The primary endpoint was the percentage of subjects who achieved either a MAP ≥
75 mmHg or a ≥ 10 mmHg increase in MAP without an increase in baseline
vasopressor therapy at 3 hours. 91% of subjects had septic shock; the remaining
subjects had other forms of distributive shock such as neurogenic shock. At the
time of study drug administration, 97% of subjects were receiving
norepinephrine, 67% vasopressin, 15% phenylephrine, 13% epinephrine, and 2% dopamine.

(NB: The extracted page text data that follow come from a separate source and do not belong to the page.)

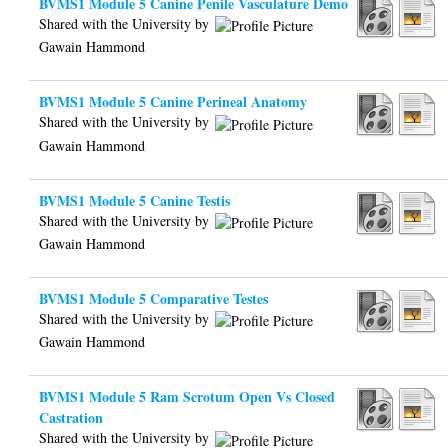
BVMS1 Module 5 Canine Penile Vasculature Demo
Shared with the University by
Gawain Hammond
BVMS1 Module 5 Canine Perineal Anatomy
Shared with the University by
Gawain Hammond
BVMS1 Module 5 Canine Testis
Shared with the University by
Gawain Hammond
BVMS1 Module 5 Comparative Testes
Shared with the University by
Gawain Hammond
BVMS1 Module 5 Ram Scrotum Open Vs Closed
Castration
Shared with the University by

83% of subjects had received two or more vasopressors and 47% three or more vasopressors
prior to study drug administration. 61% of subjects were male, 80% were White, 10%
were Black, and 10% were other races. The median age of subjects was 64 years (range:
22-89 years). Patients requiring high doses of steroids, patients with a
history of asthma or bronchospasm, and patients with Raynaud's syndrome were
not included.
The primary endpoint was achieved by 70% of patients
randomized to GIAPREZA compared to 23% of placebo subjects; p < 0.0001 (a
treatment effect of 47%). Figure 1 shows the results in all patients and in
selected subgroups.
Figure 1: ATHOS-3: Primary Endpoint - Overall Result
and Results in Selected Subgroups
NE Equiv = norepinephrine equivalent dose: the sum of all
vasopressors doses with each vasopressor dose converted to the clinically
equivalent norepinephrine dose
Note: The figure above presents effects in various
subgroups, all of which are baseline characteristics. The 95% confidence limits
that are shown do not take into account the number of comparisons made, and may
not reflect the effect of a particular factor after adjustment for all other
factors. Apparent homogeneity or heterogeneity among groups should not be
over-interpreted.
In the GIAPREZA-treated group, the median time to reach
the target MAP endpoint was 5 minutes. The effect on MAP was sustained for at
least the first three hours of treatment. The median dose of GIAPREZA was 10
ng/kg/min at 30 minutes. Of the 114 responders at Hour 3, only 2 (1.8%) received
more than 80 ng/kg/min.
Patients were not necessarily on maximum doses of other
vasopressors at the time of randomization. The effect of GIAPREZA when added to
maximum doses of other vasopressors is unknown.
Mortality through Day 28 was 46% on GIAPREZA and 54% on
placebo (hazard ratio 0.78; 95% confidence interval 0.57 - 1.07).